Si dice che la pubblicità non sia mai innovativa, perché deve colpire più gente possibile, quindi deve basarsi su messaggi molto semplici e condivisi dalla maggioranza, o almeno dalla maggioranza del suo target.
Anche per questo, quando l’omosessesualità ha cominciato a fare capolino nel mondo pubblicitario, ha fatto tanto scalpore. Vuol dire che, in un certo senso, è stata “sdoganata”.
A causa di questa ricerca di semplicità e immediatezza, non è inusuale che i comunicati pubblicitari si basino su stereotipi. Diciamo che in base a quali stereotipi scelga l’azienda, possiamo capire quali siano i sistemi di valore su cui si basa.
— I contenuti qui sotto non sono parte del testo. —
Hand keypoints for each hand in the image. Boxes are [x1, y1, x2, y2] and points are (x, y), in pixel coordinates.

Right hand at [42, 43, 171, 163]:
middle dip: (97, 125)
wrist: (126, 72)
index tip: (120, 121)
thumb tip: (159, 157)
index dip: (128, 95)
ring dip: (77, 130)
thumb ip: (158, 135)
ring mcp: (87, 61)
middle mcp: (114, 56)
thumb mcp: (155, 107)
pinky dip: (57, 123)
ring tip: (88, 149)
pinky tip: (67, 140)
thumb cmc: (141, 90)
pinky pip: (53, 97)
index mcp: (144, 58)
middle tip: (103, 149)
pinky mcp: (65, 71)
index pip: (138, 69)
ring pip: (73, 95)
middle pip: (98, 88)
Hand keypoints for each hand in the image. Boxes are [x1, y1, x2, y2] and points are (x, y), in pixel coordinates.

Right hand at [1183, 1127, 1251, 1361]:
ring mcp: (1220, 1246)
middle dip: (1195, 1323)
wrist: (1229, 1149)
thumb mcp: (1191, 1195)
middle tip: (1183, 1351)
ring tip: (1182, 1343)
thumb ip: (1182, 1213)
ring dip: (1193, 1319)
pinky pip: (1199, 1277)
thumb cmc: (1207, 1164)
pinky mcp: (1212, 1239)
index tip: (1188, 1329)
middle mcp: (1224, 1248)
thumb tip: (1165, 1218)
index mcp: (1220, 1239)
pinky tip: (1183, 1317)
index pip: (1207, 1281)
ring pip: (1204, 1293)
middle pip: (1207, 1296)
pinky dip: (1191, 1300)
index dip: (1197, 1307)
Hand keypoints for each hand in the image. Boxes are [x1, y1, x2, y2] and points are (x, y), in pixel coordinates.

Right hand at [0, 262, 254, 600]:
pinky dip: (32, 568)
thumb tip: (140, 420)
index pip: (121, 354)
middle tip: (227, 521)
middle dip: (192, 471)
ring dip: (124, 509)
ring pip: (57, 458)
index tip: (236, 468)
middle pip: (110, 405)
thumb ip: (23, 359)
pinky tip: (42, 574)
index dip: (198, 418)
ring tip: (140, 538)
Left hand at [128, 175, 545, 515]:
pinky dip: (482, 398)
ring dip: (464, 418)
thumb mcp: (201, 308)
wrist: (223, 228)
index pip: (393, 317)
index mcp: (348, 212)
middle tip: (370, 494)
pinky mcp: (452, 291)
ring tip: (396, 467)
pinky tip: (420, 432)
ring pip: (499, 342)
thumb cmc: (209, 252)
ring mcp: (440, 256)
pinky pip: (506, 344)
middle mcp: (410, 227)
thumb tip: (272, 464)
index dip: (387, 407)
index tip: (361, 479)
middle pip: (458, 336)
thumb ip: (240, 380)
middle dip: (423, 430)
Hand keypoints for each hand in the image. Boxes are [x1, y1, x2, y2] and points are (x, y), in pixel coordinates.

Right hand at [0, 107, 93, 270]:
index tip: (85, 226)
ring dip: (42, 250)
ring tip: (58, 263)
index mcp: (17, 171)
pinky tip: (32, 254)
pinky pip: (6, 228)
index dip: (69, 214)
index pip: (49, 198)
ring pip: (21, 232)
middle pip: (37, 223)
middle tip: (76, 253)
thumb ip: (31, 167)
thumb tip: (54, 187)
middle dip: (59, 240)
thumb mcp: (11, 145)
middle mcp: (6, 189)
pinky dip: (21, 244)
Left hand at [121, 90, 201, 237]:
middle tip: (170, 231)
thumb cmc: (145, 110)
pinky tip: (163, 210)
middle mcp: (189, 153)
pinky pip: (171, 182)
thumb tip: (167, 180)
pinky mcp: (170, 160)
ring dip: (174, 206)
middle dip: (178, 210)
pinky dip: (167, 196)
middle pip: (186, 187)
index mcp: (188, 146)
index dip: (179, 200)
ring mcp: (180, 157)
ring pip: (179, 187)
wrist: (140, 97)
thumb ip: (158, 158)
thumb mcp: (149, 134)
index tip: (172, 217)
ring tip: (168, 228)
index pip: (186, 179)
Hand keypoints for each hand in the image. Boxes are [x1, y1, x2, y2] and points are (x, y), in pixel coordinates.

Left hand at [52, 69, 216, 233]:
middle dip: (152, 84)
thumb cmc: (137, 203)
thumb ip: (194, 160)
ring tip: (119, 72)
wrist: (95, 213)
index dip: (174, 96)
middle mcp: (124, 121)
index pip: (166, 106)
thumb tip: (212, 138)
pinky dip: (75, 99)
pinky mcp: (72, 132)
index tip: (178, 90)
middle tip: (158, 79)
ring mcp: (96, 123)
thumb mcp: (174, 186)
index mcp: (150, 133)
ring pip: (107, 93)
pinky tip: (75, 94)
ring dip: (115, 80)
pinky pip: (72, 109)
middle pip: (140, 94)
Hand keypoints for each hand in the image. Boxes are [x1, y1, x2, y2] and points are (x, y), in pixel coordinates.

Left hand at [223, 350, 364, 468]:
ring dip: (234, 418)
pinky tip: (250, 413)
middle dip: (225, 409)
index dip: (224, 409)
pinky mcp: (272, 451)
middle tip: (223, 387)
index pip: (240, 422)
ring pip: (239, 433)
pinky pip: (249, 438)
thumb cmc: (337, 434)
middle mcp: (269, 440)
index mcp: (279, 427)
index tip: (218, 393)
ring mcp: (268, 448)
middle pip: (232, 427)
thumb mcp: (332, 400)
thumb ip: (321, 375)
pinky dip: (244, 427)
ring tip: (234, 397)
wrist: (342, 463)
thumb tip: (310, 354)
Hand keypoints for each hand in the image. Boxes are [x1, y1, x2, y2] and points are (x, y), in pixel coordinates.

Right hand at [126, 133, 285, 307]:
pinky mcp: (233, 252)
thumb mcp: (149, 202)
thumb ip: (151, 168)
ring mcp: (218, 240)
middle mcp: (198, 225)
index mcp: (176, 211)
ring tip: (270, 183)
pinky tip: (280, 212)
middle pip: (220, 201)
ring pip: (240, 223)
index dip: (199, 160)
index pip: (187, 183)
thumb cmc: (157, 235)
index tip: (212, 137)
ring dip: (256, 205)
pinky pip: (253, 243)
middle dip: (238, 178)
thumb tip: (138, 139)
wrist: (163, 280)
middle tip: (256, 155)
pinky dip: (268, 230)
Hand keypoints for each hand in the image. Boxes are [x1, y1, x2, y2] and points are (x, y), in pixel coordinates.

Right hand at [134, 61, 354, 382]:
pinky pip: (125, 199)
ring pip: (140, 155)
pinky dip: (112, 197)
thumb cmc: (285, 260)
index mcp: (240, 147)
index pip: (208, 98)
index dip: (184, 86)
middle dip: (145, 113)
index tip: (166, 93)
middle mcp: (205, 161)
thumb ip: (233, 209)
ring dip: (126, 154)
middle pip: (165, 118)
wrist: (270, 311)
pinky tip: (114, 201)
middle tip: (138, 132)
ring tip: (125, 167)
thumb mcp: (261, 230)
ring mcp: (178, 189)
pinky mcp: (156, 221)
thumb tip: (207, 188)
L’esempio proverbiale è “la famiglia del Mulino Bianco”: papà, mamma, figlio e figlia, che alle 7 del mattino sono già lavati, vestiti e sorridenti, tutti intorno al tavolo della colazione.
Adesso c’è invece una pubblicità basata su uno stereotipo che io considero in fondo simpatico e giocoso, quindi anche la pubblicità la trovo carina: che poi diciamocelo, in realtà non è uno stereotipo ma una verità universale. Appena gli uomini hanno due linee di febbre, si abbandonano sul divano in pigiama, senza farsi la doccia né la barba, e convocano al proprio capezzale il notaio per il testamento e il prete per l’estrema unzione.
Ma alcune pubblicità gli stereotipi li prendono per ribaltarli. Ad esempio, quelli sulla donna al volante.
Ne ricordo una di qualche anno fa, che purtroppo non sono riuscita a trovare, in cui una ragazza che deve parcheggiare in un posto minuscolo si fa beffe degli uomini che si fermano a guardare aspettandosi mezz’ora di manovre senza risultato, salendo sulla rampa di un carro attrezzi parcheggiato vicino e sfruttandola per scivolare dolcemente nel posto, perfettamente incastrata.
Oppure quella con Claudia Schiffer che manda al diavolo con stile il ragazzotto che suggerisce che non sia in grado di fare una ripida salita, anche se qui il merito non è suo ma della macchina.